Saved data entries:
"""
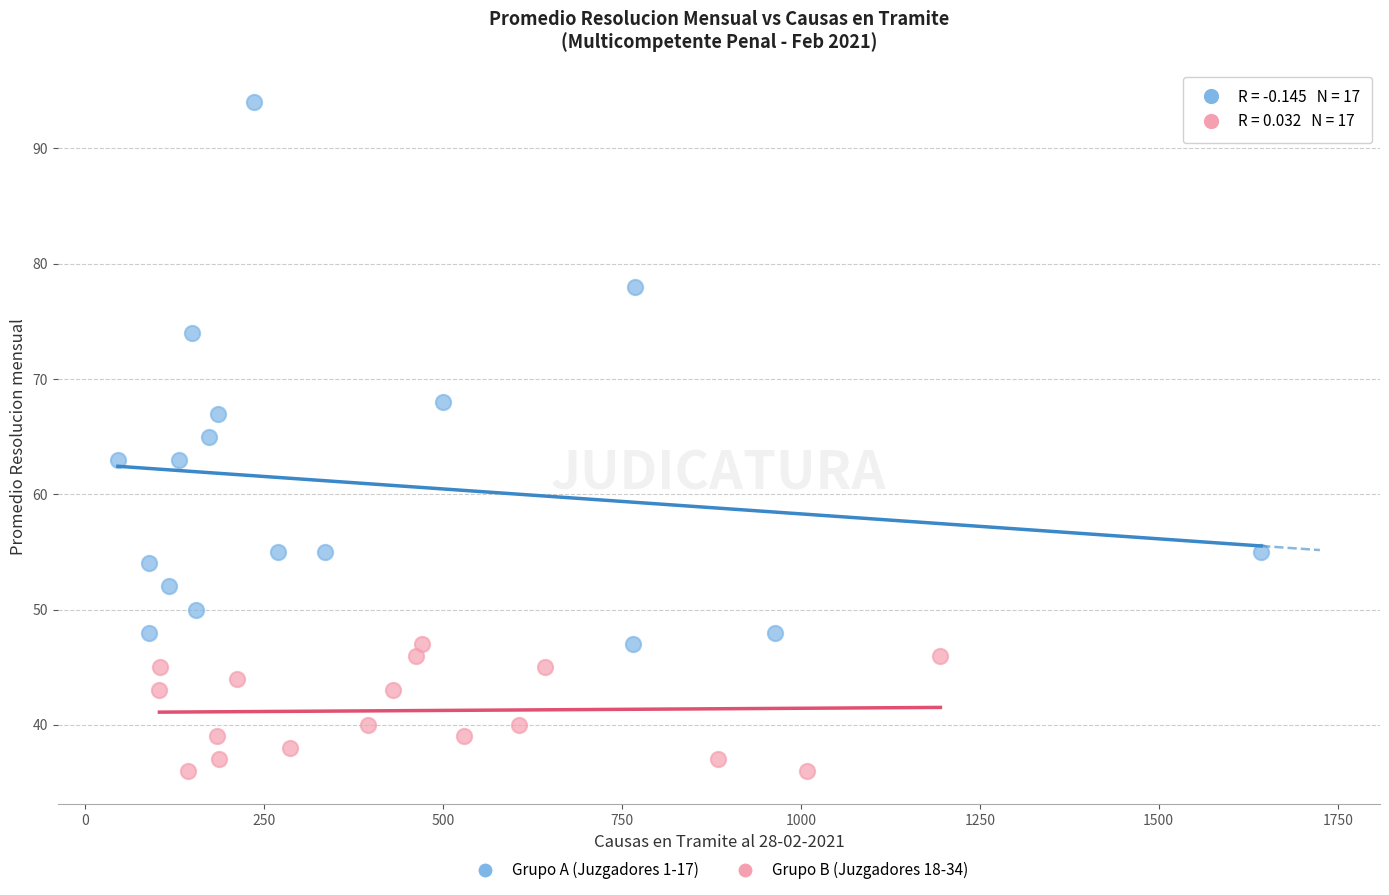

What are all the series names shown in the legend?

Grupo A (Juzgadores 1-17), Grupo B (Juzgadores 18-34)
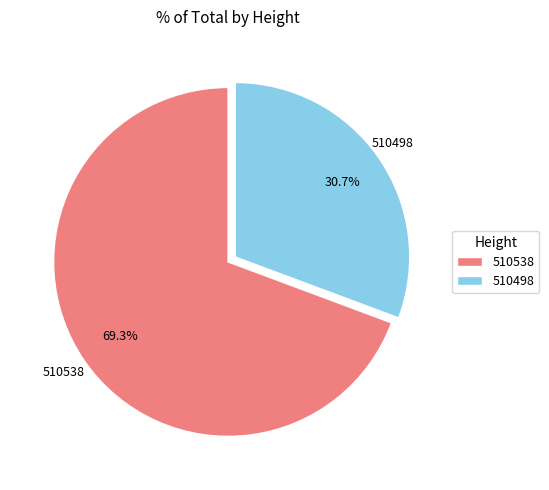

What is the majority slice?

510538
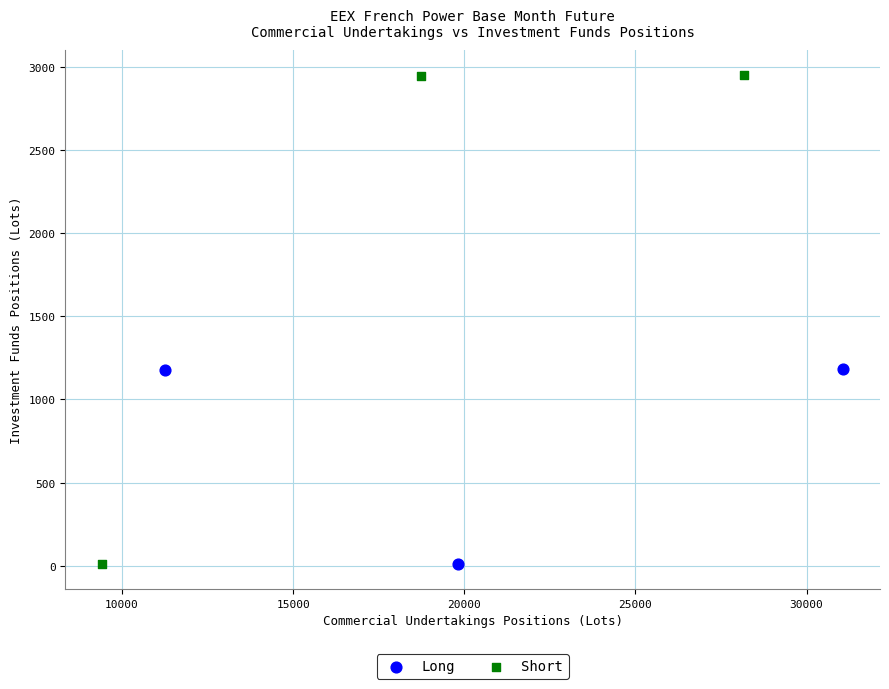

Which series contains the highest Y value?

Short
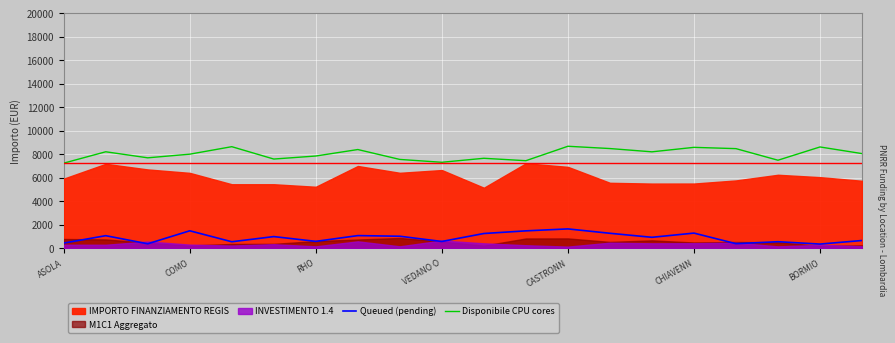

True or false: Queued (pending) and Disponibile CPU cores intersect in this chart.

False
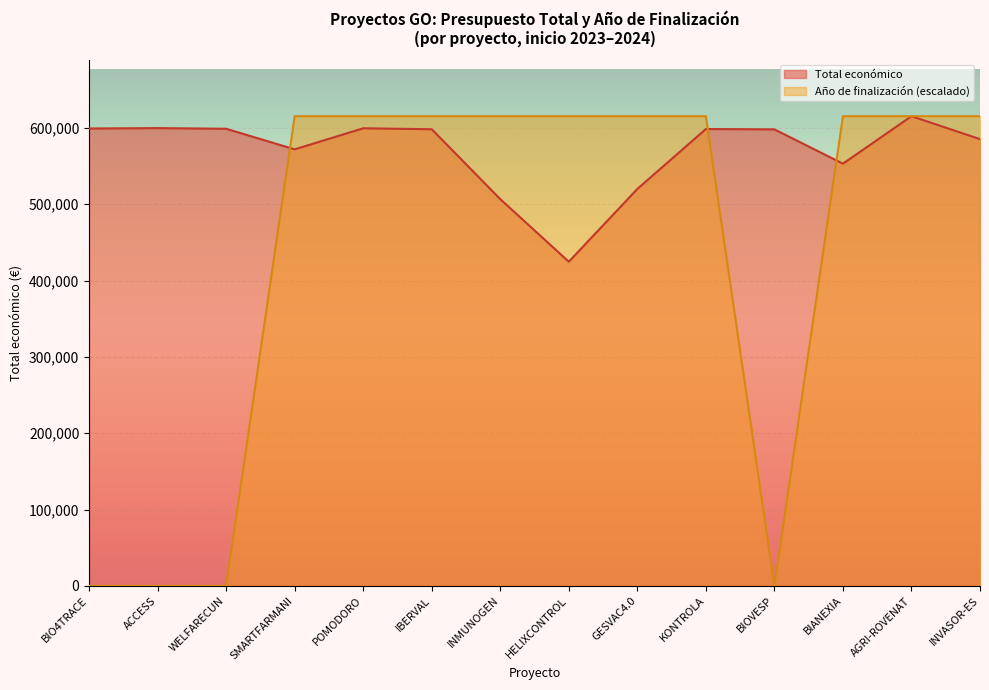

What is the total value across all series at WELFARECUN?

598909.0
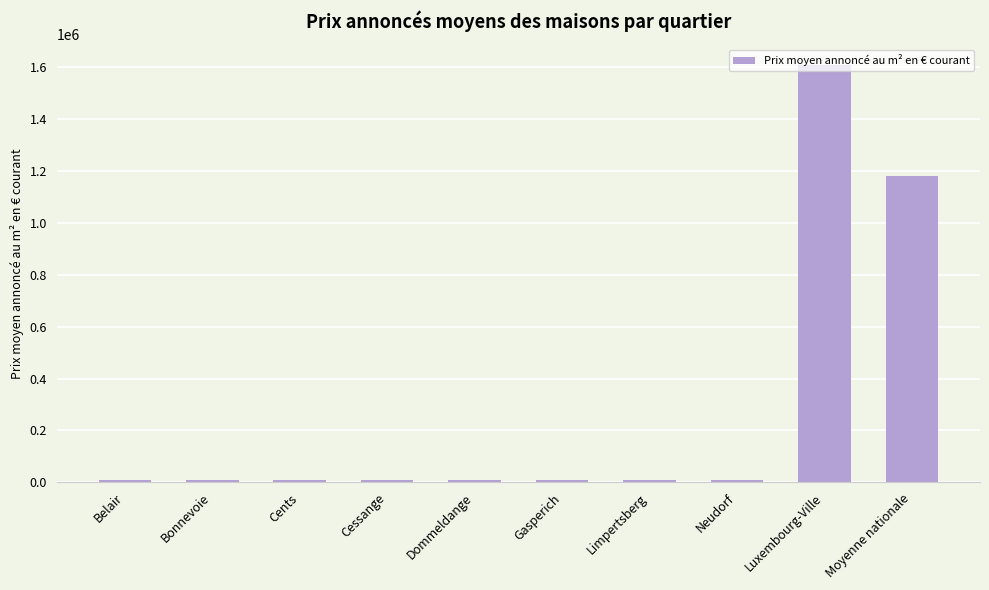

What is the minimum value shown in the chart?

8338.5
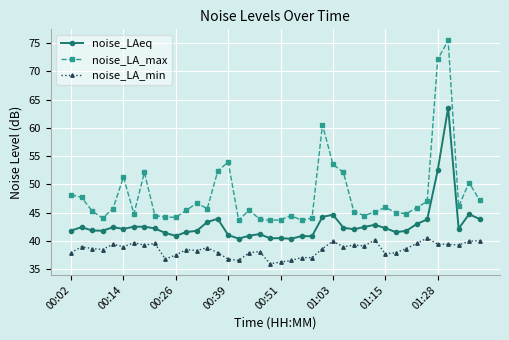

What is the value of the noise_LA_min point at the 39th from the left?

39.9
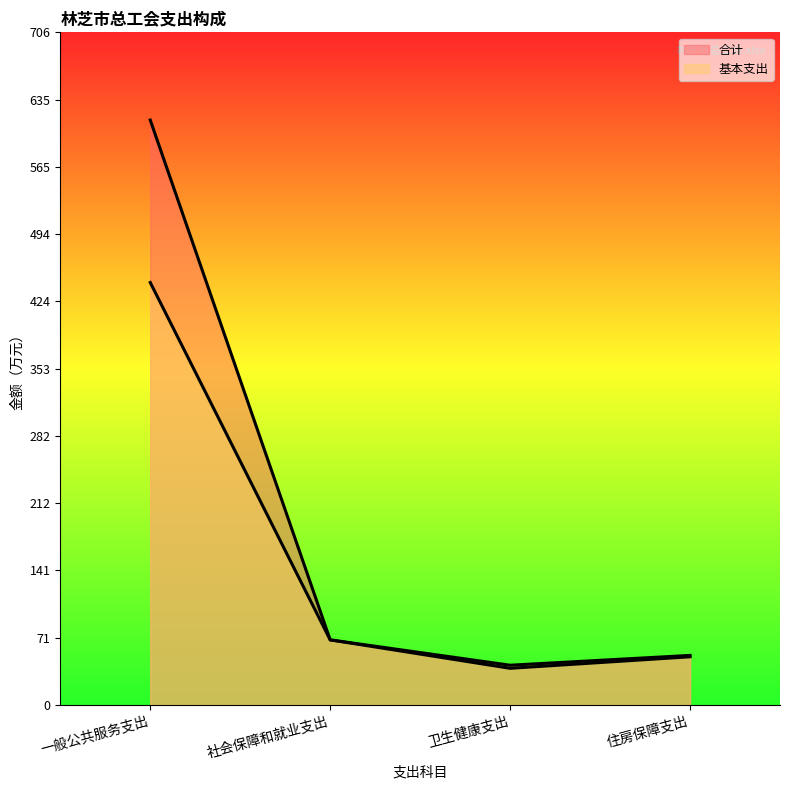

What is the difference between the highest and lowest values at 一般公共服务支出?

170.5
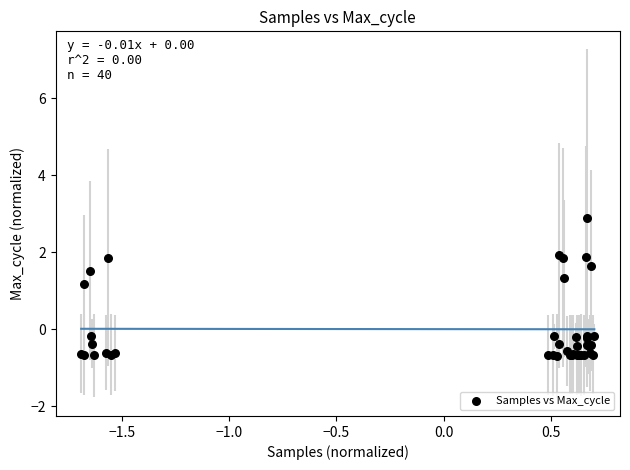

What Y value in the scatter plot is closest to 1?

1.2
"""
**Exercise requirements**
Which lines in the entries above contain the word "chart"? Show each of them in full.

**Answer box**
True or false: Queued (pending) and Disponibile CPU cores intersect in this chart.
What is the minimum value shown in the chart?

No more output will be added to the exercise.